══ Input material ══
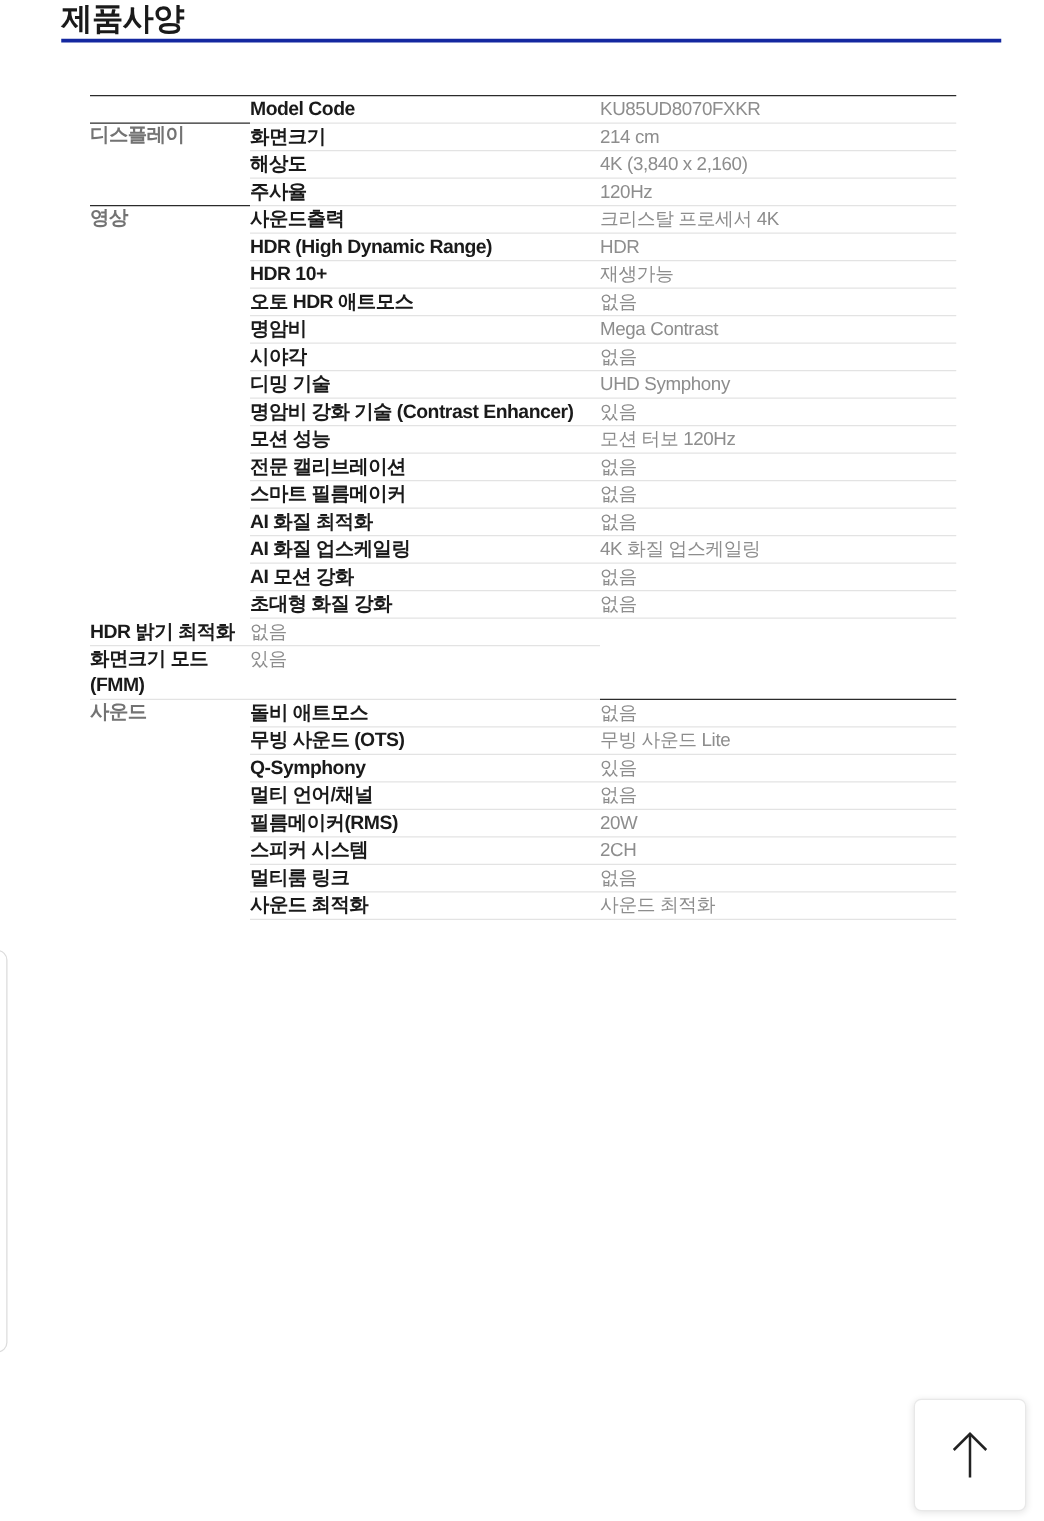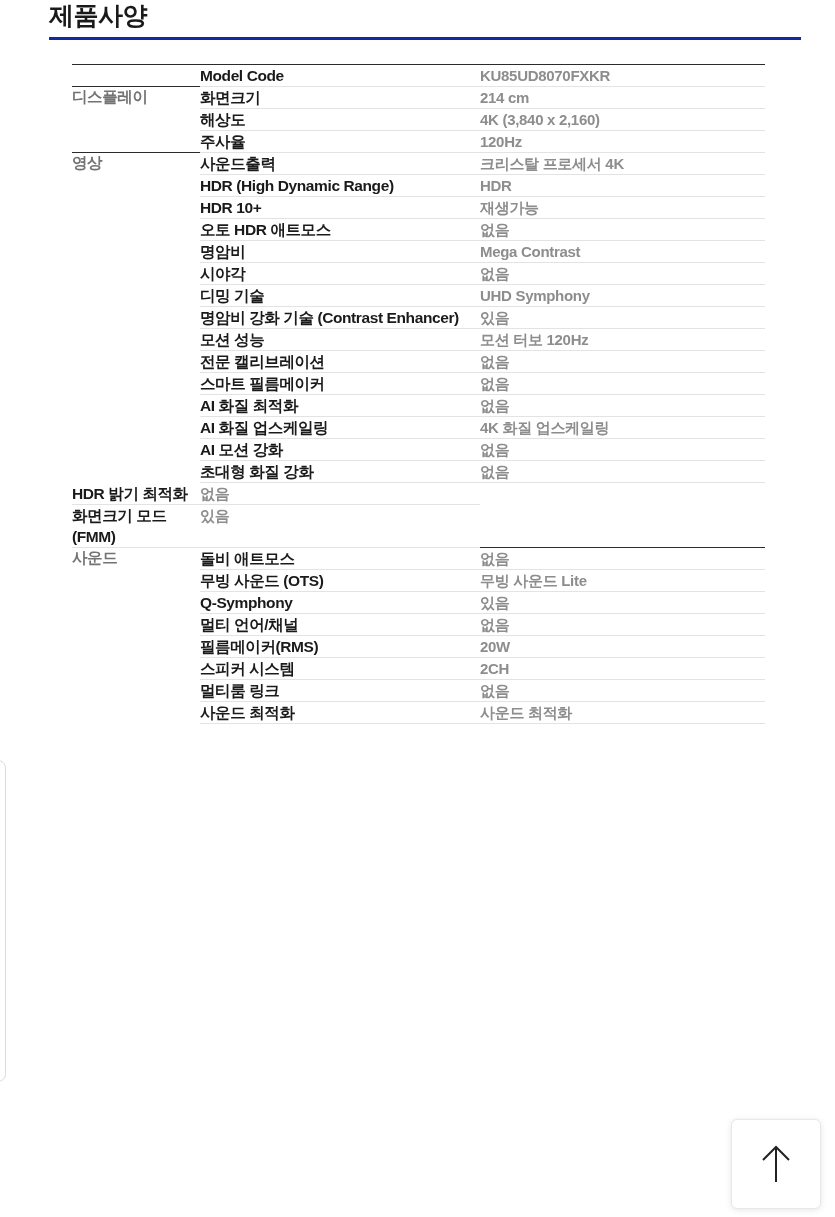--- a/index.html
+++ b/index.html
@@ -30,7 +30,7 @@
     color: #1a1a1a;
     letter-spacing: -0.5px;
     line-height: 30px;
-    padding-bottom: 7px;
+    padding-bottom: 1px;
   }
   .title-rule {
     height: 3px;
═══
══ Input material ══
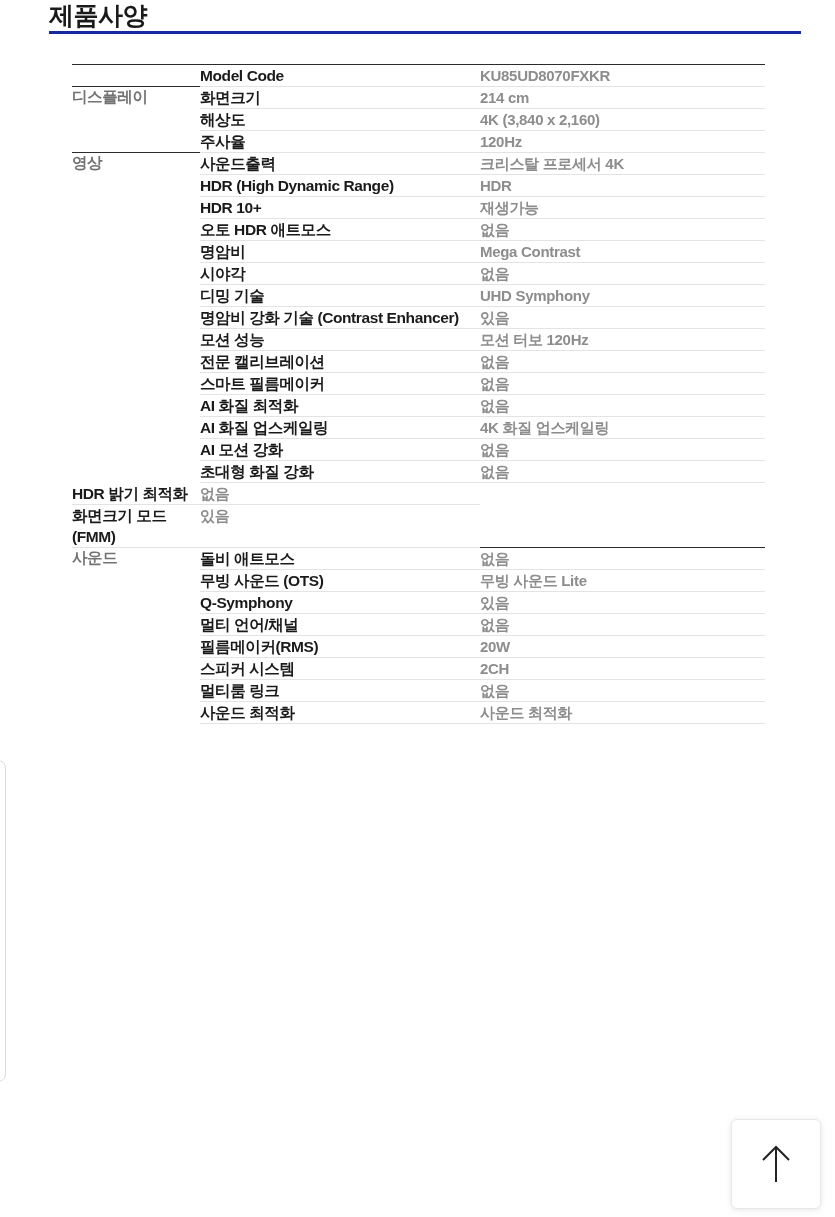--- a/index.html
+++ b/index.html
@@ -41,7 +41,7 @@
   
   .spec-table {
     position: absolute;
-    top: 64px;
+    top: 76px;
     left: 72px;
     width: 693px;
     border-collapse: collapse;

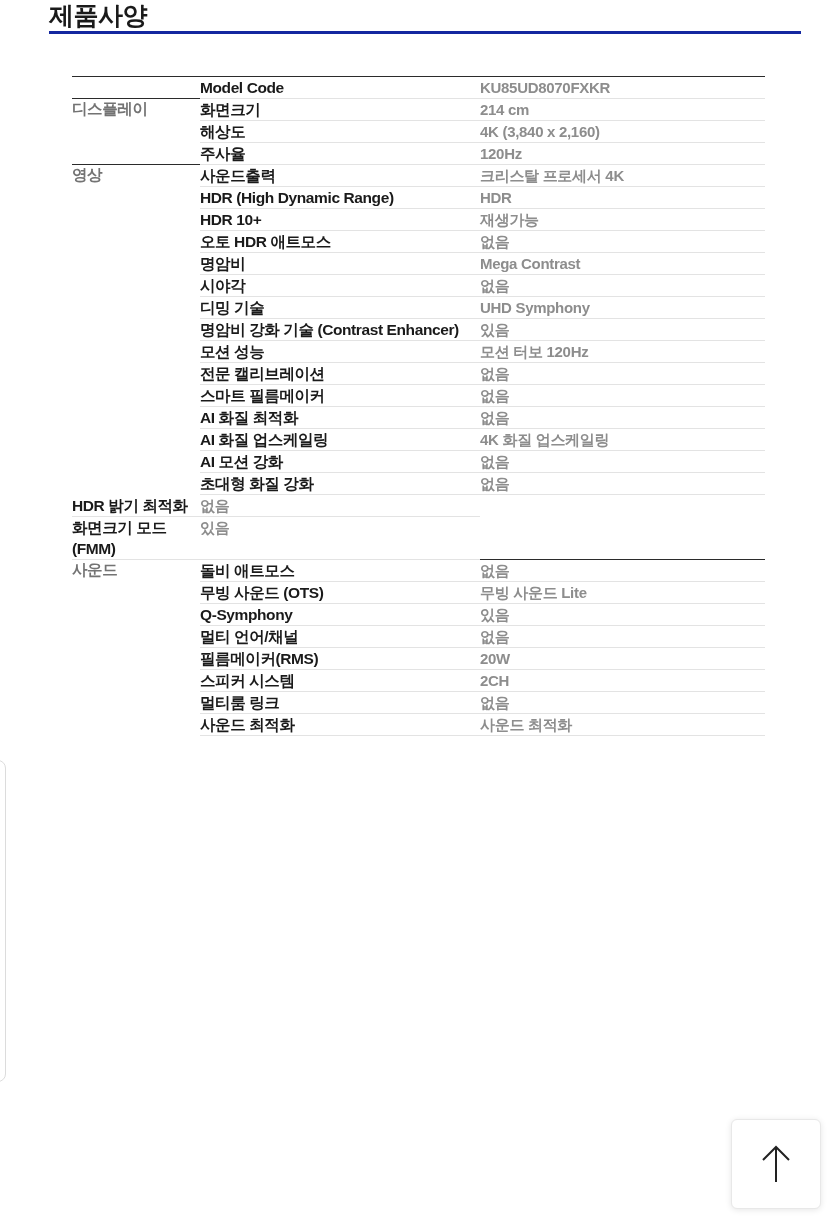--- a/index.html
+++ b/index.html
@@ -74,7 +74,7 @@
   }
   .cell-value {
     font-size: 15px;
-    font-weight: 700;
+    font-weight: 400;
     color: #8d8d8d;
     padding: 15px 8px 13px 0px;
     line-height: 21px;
═══
_What the exercise asks_
Would you copy out exactly the lines above that start at the one containing "letter-spacing: -0.5px;" and end at the one containing "height: 3px;", inclusive?

_Answer to this exercise_
     letter-spacing: -0.5px;
     line-height: 30px;
-    padding-bottom: 7px;
+    padding-bottom: 1px;
   }
   .title-rule {
     height: 3px;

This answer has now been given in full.